The Washington Post says that he had a heart attack while driving and crashed his car. It’s unknown whether he died of the heart attack or injuries sustained during the crash.
Born in in Cleveland in 1940, Heller went into the music business after a stint in the Army and earning a business degree from the University of Southern California. He ran the rock departments at two agencies — ABC and Chartwell — before launching his own, the Heller-Fischel Agency, in 1970. Billboard’s obituary says that he was an agent for Creedence Clearwater Revival and promoted the first U.S. tours by both Elton John and Pink Floyd.
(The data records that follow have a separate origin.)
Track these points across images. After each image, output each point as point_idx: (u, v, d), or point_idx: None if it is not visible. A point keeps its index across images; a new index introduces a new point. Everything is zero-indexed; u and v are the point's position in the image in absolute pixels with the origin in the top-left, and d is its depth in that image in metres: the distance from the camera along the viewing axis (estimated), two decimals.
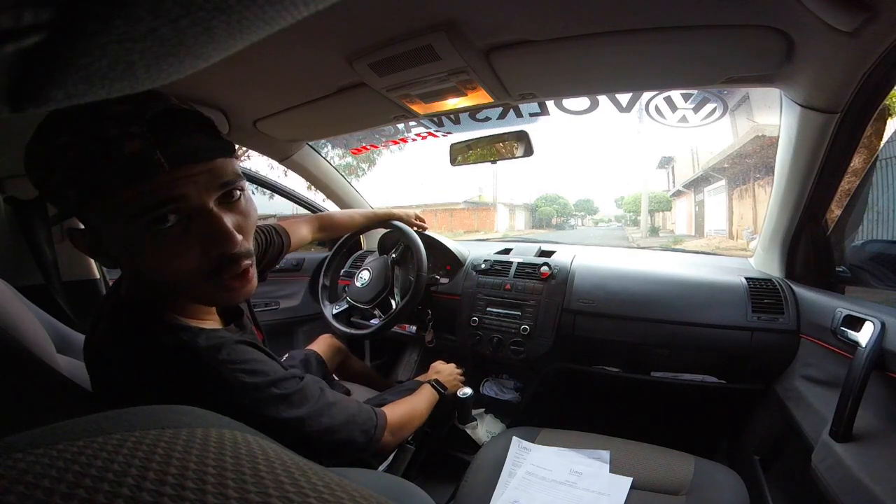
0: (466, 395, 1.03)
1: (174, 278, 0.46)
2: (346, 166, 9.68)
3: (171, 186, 0.41)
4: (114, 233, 0.43)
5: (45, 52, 0.12)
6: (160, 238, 0.43)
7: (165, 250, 0.43)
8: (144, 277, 0.50)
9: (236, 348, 0.51)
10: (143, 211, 0.41)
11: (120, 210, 0.41)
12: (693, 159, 18.35)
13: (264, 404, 0.51)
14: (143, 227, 0.42)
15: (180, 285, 0.47)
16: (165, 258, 0.44)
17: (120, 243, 0.44)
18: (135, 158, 0.39)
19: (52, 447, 0.17)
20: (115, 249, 0.45)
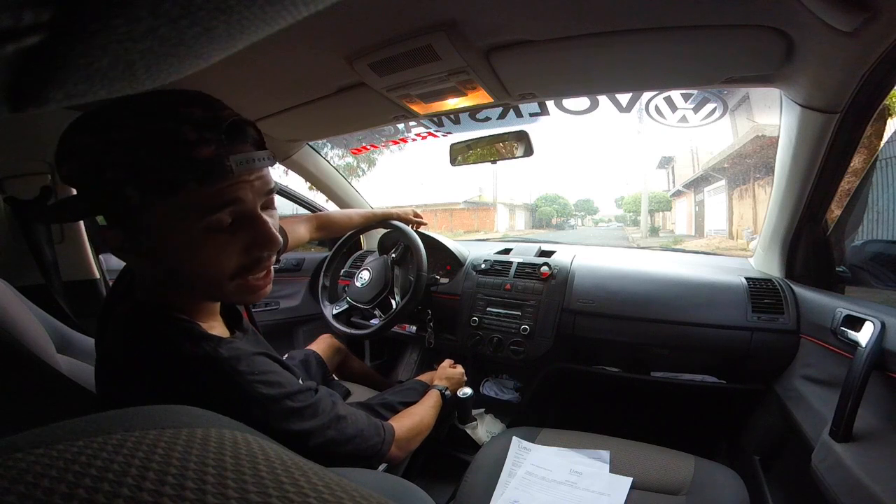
0: (466, 395, 1.03)
1: (212, 278, 0.47)
2: (346, 166, 9.69)
3: (234, 190, 0.45)
4: (169, 232, 0.44)
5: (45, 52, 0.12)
6: (214, 237, 0.45)
7: (216, 249, 0.46)
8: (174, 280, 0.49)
9: (255, 359, 0.52)
10: (209, 210, 0.43)
11: (186, 209, 0.43)
12: (693, 159, 18.35)
13: (277, 416, 0.51)
14: (203, 227, 0.44)
15: (213, 285, 0.48)
16: (214, 256, 0.46)
17: (171, 243, 0.45)
18: (209, 161, 0.42)
19: (52, 447, 0.17)
20: (160, 250, 0.45)
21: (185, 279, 0.48)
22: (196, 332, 0.50)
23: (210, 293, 0.51)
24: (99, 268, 1.23)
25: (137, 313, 0.51)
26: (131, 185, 0.40)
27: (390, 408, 0.83)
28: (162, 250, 0.45)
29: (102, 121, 0.40)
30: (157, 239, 0.45)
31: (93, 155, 0.40)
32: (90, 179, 0.41)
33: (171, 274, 0.48)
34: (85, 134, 0.40)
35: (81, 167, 0.41)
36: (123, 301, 0.54)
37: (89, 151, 0.40)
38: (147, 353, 0.48)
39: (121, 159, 0.39)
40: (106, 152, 0.39)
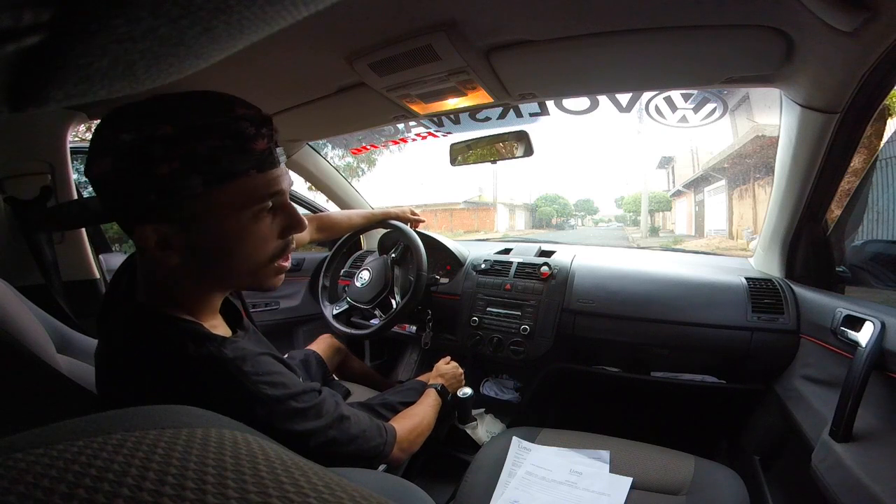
0: (466, 395, 1.03)
1: (256, 261, 0.51)
2: (346, 166, 9.69)
3: (278, 180, 0.50)
4: (223, 219, 0.47)
5: (45, 52, 0.12)
6: (260, 223, 0.50)
7: (261, 234, 0.50)
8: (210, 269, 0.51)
9: (260, 360, 0.52)
10: (260, 198, 0.48)
11: (242, 196, 0.47)
12: (693, 159, 18.34)
13: (281, 417, 0.52)
14: (253, 213, 0.48)
15: (255, 270, 0.52)
16: (260, 241, 0.50)
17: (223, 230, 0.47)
18: (264, 153, 0.47)
19: (52, 447, 0.17)
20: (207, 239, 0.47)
21: (230, 267, 0.50)
22: (200, 332, 0.51)
23: (248, 279, 0.53)
24: (99, 268, 1.23)
25: (140, 314, 0.51)
26: (195, 176, 0.43)
27: (391, 408, 0.83)
28: (213, 238, 0.48)
29: (145, 117, 0.42)
30: (210, 228, 0.47)
31: (140, 150, 0.41)
32: (138, 175, 0.42)
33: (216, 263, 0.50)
34: (126, 131, 0.41)
35: (127, 164, 0.41)
36: (124, 302, 0.54)
37: (135, 147, 0.41)
38: (150, 353, 0.49)
39: (176, 152, 0.41)
40: (156, 147, 0.41)
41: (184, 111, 0.42)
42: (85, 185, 2.31)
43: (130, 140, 0.41)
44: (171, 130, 0.41)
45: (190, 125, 0.42)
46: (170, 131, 0.41)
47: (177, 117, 0.42)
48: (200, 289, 0.53)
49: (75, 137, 1.18)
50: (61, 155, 1.09)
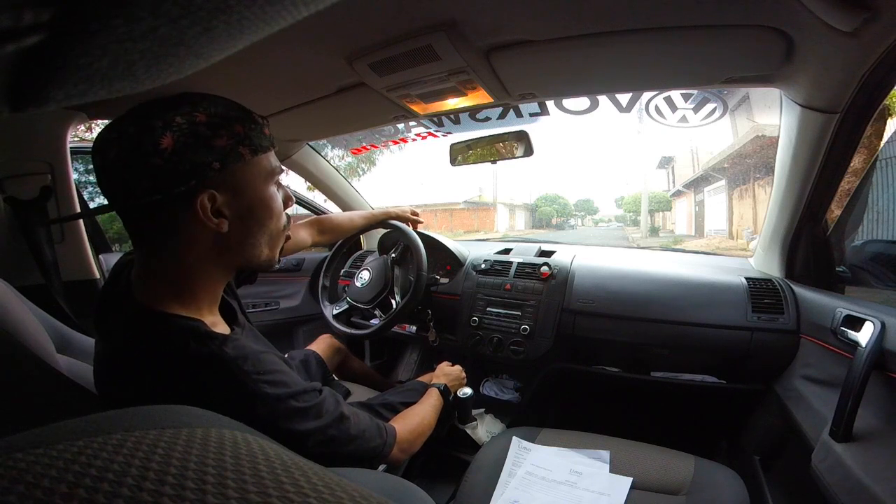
0: (466, 395, 1.03)
1: (280, 226, 0.60)
2: (346, 166, 9.69)
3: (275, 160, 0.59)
4: (259, 186, 0.55)
5: (45, 52, 0.12)
6: (276, 194, 0.58)
7: (278, 203, 0.59)
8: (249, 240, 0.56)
9: (261, 358, 0.53)
10: (274, 172, 0.57)
11: (265, 169, 0.56)
12: (693, 159, 18.32)
13: (282, 415, 0.52)
14: (274, 184, 0.58)
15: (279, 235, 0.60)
16: (278, 208, 0.59)
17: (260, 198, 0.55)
18: (270, 137, 0.57)
19: (52, 447, 0.17)
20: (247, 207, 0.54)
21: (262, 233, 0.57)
22: (201, 330, 0.51)
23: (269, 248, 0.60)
24: (99, 268, 1.23)
25: (140, 314, 0.51)
26: (242, 147, 0.51)
27: (391, 408, 0.83)
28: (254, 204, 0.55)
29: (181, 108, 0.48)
30: (253, 193, 0.54)
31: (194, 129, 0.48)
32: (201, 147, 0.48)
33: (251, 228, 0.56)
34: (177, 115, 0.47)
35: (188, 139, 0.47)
36: (123, 300, 0.54)
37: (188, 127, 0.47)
38: (152, 352, 0.49)
39: (223, 131, 0.50)
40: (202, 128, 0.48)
41: (205, 105, 0.50)
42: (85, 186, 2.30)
43: (183, 122, 0.47)
44: (204, 118, 0.48)
45: (220, 113, 0.50)
46: (204, 119, 0.48)
47: (203, 108, 0.49)
48: (210, 274, 0.55)
49: (75, 137, 1.18)
50: (61, 155, 1.09)
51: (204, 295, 0.55)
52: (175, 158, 0.46)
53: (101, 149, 0.47)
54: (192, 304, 0.53)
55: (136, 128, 0.46)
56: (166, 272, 0.52)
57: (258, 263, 0.59)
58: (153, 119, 0.46)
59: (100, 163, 0.47)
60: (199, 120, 0.48)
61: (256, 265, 0.59)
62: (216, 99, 0.51)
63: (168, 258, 0.52)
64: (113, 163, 0.46)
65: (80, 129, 1.21)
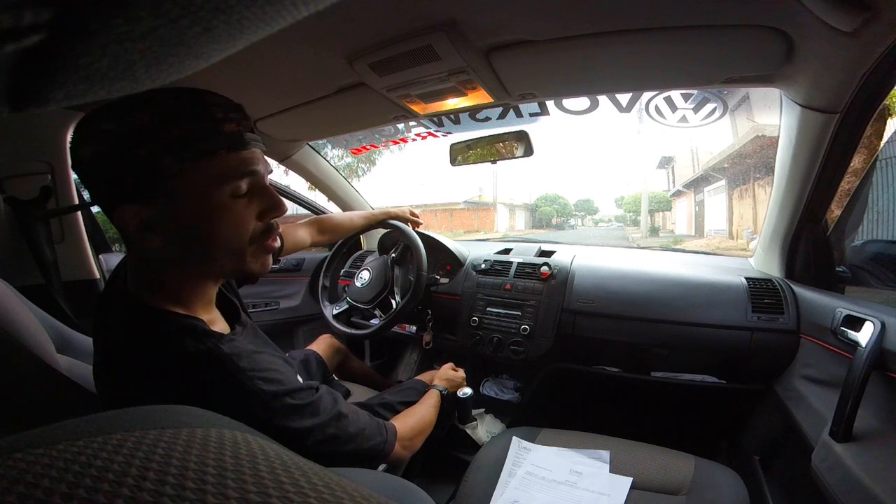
0: (466, 395, 1.03)
1: (237, 242, 0.52)
2: (346, 166, 9.69)
3: (251, 161, 0.51)
4: (202, 196, 0.48)
5: (45, 52, 0.12)
6: (236, 203, 0.51)
7: (238, 214, 0.51)
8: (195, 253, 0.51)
9: (256, 357, 0.53)
10: (233, 176, 0.49)
11: (216, 175, 0.48)
12: (693, 159, 18.32)
13: (278, 413, 0.52)
14: (228, 193, 0.50)
15: (237, 250, 0.53)
16: (238, 220, 0.51)
17: (203, 208, 0.49)
18: (233, 134, 0.49)
19: (52, 447, 0.17)
20: (189, 218, 0.49)
21: (212, 247, 0.51)
22: (199, 329, 0.51)
23: (230, 261, 0.53)
24: (99, 268, 1.23)
25: (137, 312, 0.51)
26: (168, 155, 0.45)
27: (390, 408, 0.83)
28: (192, 217, 0.49)
29: (124, 109, 0.44)
30: (189, 206, 0.48)
31: (119, 136, 0.44)
32: (118, 158, 0.45)
33: (197, 244, 0.50)
34: (106, 121, 0.44)
35: (101, 151, 0.44)
36: (121, 299, 0.54)
37: (115, 134, 0.44)
38: (149, 351, 0.49)
39: (153, 137, 0.45)
40: (134, 133, 0.44)
41: (159, 102, 0.45)
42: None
43: (112, 128, 0.44)
44: (147, 119, 0.44)
45: (164, 113, 0.45)
46: (147, 119, 0.44)
47: (152, 107, 0.45)
48: (187, 277, 0.53)
49: None
50: (61, 155, 1.09)
51: (194, 295, 0.54)
52: (91, 171, 0.45)
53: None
54: (185, 301, 0.53)
55: (76, 133, 0.46)
56: (150, 271, 0.52)
57: (231, 274, 0.56)
58: (84, 127, 0.45)
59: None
60: (135, 122, 0.44)
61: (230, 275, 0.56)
62: (174, 92, 0.47)
63: (143, 258, 0.52)
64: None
65: None
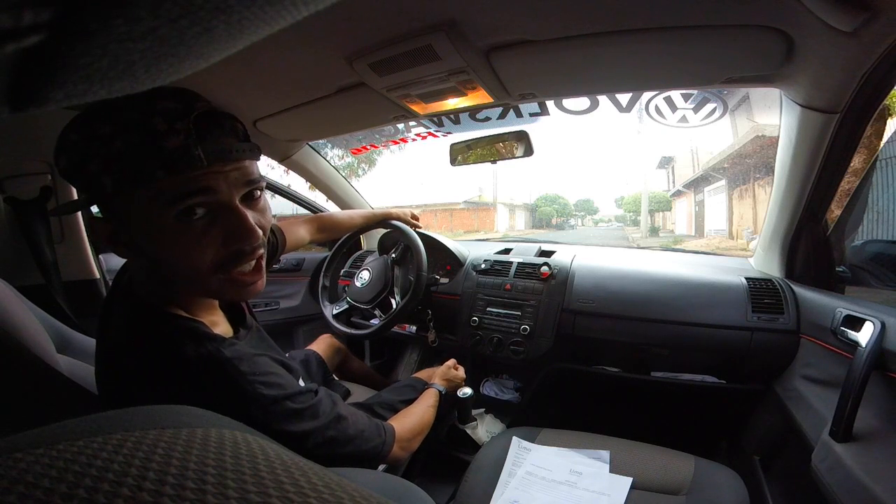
0: (466, 395, 1.03)
1: (190, 269, 0.47)
2: (346, 166, 9.68)
3: (206, 179, 0.44)
4: (144, 221, 0.44)
5: (45, 52, 0.12)
6: (188, 228, 0.45)
7: (191, 240, 0.45)
8: (160, 273, 0.50)
9: (257, 360, 0.53)
10: (178, 199, 0.43)
11: (156, 198, 0.43)
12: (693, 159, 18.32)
13: (277, 417, 0.52)
14: (174, 217, 0.44)
15: (194, 278, 0.48)
16: (190, 247, 0.46)
17: (147, 232, 0.45)
18: (177, 151, 0.42)
19: (52, 447, 0.17)
20: (139, 239, 0.46)
21: (165, 271, 0.49)
22: (200, 332, 0.51)
23: (192, 287, 0.50)
24: (99, 268, 1.23)
25: (140, 313, 0.51)
26: (106, 176, 0.41)
27: (390, 407, 0.83)
28: (141, 240, 0.46)
29: (88, 117, 0.42)
30: (135, 228, 0.45)
31: (77, 149, 0.42)
32: (76, 173, 0.43)
33: (155, 265, 0.49)
34: (73, 131, 0.42)
35: (69, 162, 0.43)
36: (124, 299, 0.54)
37: (75, 147, 0.42)
38: (150, 353, 0.49)
39: (98, 152, 0.41)
40: (87, 146, 0.41)
41: (112, 109, 0.41)
42: None
43: (75, 139, 0.42)
44: (97, 130, 0.41)
45: (112, 123, 0.41)
46: (97, 131, 0.41)
47: (112, 114, 0.41)
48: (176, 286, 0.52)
49: None
50: None
51: (195, 299, 0.54)
52: (66, 177, 0.44)
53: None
54: (187, 305, 0.53)
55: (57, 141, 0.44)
56: (151, 275, 0.52)
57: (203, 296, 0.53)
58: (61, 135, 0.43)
59: None
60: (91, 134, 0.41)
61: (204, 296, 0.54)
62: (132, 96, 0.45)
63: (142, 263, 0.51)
64: None
65: None
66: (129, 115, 0.41)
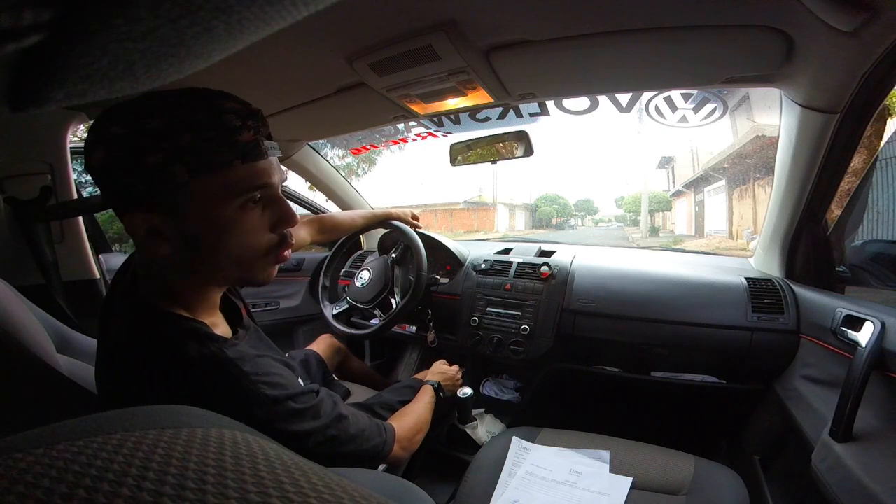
0: (466, 395, 1.03)
1: (250, 252, 0.52)
2: (346, 166, 9.69)
3: (267, 172, 0.50)
4: (209, 210, 0.47)
5: (45, 51, 0.12)
6: (247, 216, 0.50)
7: (249, 226, 0.50)
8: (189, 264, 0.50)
9: (258, 361, 0.53)
10: (246, 189, 0.48)
11: (227, 186, 0.47)
12: (693, 159, 18.32)
13: (280, 417, 0.52)
14: (239, 205, 0.49)
15: (250, 261, 0.52)
16: (249, 233, 0.51)
17: (210, 220, 0.48)
18: (250, 144, 0.47)
19: (52, 447, 0.17)
20: (197, 228, 0.48)
21: (220, 258, 0.51)
22: (202, 332, 0.51)
23: (239, 270, 0.53)
24: (99, 268, 1.23)
25: (142, 312, 0.51)
26: (178, 165, 0.44)
27: (389, 407, 0.83)
28: (201, 229, 0.48)
29: (135, 112, 0.43)
30: (194, 218, 0.47)
31: (126, 143, 0.43)
32: (128, 165, 0.43)
33: (206, 253, 0.50)
34: (117, 125, 0.43)
35: (111, 155, 0.43)
36: (126, 299, 0.54)
37: (122, 140, 0.43)
38: (152, 353, 0.49)
39: (159, 145, 0.43)
40: (138, 140, 0.43)
41: (172, 106, 0.44)
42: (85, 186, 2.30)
43: (122, 133, 0.43)
44: (159, 124, 0.43)
45: (177, 118, 0.43)
46: (158, 125, 0.43)
47: (165, 112, 0.43)
48: (194, 283, 0.53)
49: (75, 137, 1.18)
50: (61, 155, 1.09)
51: (199, 298, 0.55)
52: (104, 176, 0.45)
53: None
54: (189, 303, 0.54)
55: (89, 135, 0.45)
56: (157, 273, 0.52)
57: (237, 282, 0.55)
58: (96, 129, 0.44)
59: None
60: (146, 128, 0.43)
61: (237, 283, 0.56)
62: (190, 96, 0.45)
63: (148, 257, 0.52)
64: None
65: (80, 129, 1.21)
66: (188, 113, 0.44)
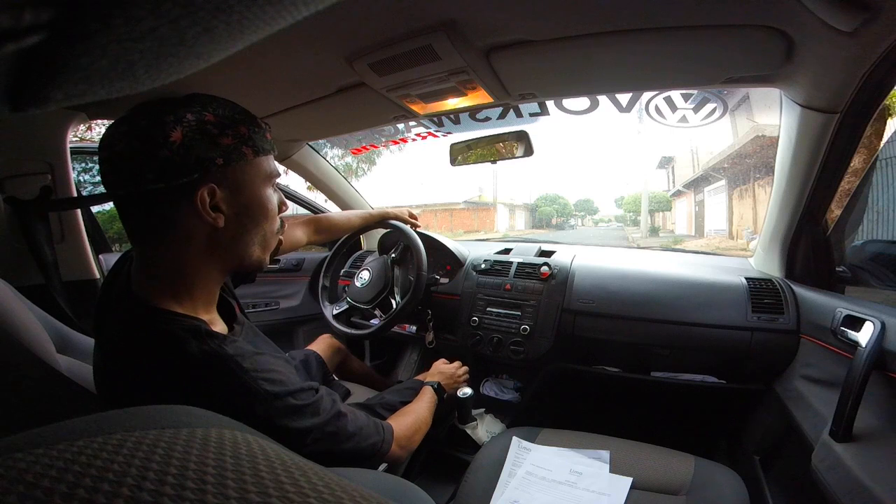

An article in the Nov. 6, 1971 issue of Billboard, which focuses on the emergence of smaller agencies like his, lists Crosby, Stills, Nash & Young (and their various iterations) and the Guess Who among his clients. It’s also been reported that he worked with Black Sabbath and the Who.
“I’ve been in the business for six decades,” he told Rolling Stone. “I’ve probably represented almost every major artist in the world, either directly or peripherally, at one time or another.”
In the mid-‘80s, however, he branched out into hip-hop and co-founded Ruthless Records with Eazy-E of N.W.A., whom Heller managed. Through their work together, West Coast gangsta rap flourished commercially and became controversial for the depictions of violence and misogyny in its lyrics. But he had a falling out with the band, in particular Ice Cube, over money.
In 2006, Heller wrote his autobiography, Ruthless: A Memoir. The book addressed many of the controversies surrounding his time with N.W.A. In the 2015 N.W.A. biopic, Straight Outta Compton, Heller was portrayed by Paul Giamatti. The depiction caused Heller to file a $110 million defamation lawsuit against the producers, but all-but one of Heller’s claims were dismissed.